Returning to the rear, we were able to see the damage. McHottie knelt down in front of the motorcycle acting like I'd run over his dog. He looked sad, dejected and royally pissed.We'd drawn a crowd. All of the men were practically crying at the damage I'd caused. I didn't know much about motorcycles—I knew nothing about them actually—but I could tell by the way people were reacting that I might have run over the two-wheeled version of a Rolls Royce.

"Hey, you're Silky Tangles," a middle-aged guy said, pointing at me.

The woman standing next to him frowned. "Who's Silky Tangles?"

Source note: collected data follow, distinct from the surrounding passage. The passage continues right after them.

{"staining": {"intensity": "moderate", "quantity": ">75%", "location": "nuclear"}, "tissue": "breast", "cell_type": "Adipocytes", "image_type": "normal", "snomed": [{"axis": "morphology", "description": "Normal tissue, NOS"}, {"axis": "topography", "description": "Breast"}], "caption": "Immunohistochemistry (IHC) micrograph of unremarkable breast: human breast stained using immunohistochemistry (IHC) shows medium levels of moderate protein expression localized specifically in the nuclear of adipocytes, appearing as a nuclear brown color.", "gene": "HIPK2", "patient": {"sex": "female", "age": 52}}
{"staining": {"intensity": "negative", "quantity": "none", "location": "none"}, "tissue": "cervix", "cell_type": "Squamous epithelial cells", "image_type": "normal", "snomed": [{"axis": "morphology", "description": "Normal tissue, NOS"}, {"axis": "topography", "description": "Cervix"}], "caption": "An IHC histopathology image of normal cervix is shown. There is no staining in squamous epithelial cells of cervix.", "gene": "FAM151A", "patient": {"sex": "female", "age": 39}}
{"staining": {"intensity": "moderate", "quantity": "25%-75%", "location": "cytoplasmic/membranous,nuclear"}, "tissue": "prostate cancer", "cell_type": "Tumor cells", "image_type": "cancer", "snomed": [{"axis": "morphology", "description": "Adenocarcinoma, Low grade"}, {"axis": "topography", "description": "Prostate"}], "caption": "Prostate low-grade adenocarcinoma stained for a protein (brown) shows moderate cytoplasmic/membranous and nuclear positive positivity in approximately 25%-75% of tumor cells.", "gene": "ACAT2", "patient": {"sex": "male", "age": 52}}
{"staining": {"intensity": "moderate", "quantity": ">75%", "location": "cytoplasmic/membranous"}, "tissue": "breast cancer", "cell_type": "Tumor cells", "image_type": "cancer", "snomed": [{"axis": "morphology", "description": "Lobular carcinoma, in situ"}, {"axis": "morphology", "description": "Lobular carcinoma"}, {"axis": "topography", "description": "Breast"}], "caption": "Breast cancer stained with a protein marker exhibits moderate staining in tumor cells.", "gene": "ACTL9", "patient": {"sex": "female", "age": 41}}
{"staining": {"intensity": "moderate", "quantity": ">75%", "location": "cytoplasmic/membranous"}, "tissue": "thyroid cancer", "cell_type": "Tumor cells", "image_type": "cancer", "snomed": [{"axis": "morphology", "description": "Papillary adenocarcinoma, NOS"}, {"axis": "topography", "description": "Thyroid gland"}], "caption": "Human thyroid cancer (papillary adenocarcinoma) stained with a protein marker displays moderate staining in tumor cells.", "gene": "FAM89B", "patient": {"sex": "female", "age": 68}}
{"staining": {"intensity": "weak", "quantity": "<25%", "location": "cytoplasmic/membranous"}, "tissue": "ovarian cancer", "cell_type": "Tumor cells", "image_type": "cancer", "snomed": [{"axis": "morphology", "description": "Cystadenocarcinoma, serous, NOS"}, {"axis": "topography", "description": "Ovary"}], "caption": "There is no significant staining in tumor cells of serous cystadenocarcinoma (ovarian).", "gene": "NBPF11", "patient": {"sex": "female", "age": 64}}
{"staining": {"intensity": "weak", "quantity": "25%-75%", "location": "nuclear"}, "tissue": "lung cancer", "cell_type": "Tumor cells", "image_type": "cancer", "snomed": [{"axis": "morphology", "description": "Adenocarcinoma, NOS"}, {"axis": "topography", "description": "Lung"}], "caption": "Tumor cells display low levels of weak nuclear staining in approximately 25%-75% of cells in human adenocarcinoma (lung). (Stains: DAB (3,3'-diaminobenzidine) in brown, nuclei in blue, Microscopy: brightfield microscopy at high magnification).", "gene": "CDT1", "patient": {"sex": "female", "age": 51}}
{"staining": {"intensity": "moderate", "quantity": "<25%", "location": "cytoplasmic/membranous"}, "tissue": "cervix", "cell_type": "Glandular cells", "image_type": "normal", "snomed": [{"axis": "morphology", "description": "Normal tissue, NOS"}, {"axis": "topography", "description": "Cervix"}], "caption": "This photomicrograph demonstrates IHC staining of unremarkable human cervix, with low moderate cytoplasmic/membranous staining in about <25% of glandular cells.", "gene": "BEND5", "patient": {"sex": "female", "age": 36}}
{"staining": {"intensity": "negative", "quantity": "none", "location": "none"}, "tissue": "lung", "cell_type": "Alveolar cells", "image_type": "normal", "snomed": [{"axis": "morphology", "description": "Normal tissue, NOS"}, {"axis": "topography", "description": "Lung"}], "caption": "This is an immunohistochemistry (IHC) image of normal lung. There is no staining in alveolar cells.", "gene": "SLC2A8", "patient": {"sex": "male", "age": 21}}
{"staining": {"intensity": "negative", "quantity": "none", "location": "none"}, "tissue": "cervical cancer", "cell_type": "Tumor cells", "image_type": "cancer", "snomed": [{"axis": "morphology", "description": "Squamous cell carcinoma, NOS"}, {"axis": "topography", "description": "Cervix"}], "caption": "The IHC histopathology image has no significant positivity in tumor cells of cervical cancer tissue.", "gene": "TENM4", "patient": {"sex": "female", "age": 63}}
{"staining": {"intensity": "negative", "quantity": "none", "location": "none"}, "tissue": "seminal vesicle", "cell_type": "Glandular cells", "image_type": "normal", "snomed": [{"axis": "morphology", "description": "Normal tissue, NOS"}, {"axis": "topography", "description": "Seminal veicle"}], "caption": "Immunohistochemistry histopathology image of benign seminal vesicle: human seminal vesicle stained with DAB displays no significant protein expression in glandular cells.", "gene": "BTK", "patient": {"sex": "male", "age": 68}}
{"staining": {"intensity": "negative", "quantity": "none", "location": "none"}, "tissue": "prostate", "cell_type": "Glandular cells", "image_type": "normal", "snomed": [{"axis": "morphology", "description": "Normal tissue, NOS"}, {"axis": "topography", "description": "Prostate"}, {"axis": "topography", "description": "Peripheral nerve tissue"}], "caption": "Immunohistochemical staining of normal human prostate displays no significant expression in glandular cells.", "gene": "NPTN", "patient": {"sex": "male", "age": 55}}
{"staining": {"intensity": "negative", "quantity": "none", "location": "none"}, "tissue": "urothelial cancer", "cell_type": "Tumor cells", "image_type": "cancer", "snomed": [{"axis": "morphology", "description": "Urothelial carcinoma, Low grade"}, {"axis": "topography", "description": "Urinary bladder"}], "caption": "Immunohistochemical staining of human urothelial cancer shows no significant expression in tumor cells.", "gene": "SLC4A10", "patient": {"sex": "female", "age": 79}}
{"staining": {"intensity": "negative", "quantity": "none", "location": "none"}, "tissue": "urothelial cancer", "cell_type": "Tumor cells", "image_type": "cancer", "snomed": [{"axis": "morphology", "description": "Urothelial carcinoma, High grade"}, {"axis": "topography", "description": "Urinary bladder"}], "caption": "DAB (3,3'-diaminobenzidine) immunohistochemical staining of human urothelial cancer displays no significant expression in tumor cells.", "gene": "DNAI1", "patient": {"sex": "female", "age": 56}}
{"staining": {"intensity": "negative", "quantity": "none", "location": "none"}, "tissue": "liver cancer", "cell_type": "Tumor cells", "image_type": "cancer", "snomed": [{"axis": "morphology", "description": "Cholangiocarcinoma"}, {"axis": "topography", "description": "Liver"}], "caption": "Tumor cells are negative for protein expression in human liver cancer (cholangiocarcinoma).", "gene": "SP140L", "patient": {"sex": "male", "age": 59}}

"She's...oh shit," he muttered, clearly caught knowing who a porn star was.

"Yeah, it is her. I'd recognize that body anywhere." This came from a kid in his early twenties. He was smiling at me in a way a lounge lizard scoped out women at a singles bar.

McHottie gave me the look that screamedSee?

I ignored the porn-loving men and knelt down across from McHottie, the bike between us. Even with the strong gas fumes, I could pick up his clean, spicy scent. I bit my lip, afraid to ask. "Will...will it still ride?" I asked cautiously.

His eyes narrowed and his jaw clenched tight. It probably wasn't the right thing to say. He pointed to the front wheel, which was all mangled and bent. "The tire's popped, the rim's dented and the fork's bent."

Yeah, it wasn't going anywhere anytime soon. I felt like crap. If someone hit the Rabbit, I'd be pretty mad, too. And my Rabbit was nowhere near as nice as this motorcycle. "I'm sorry. Really, I didn't see it there."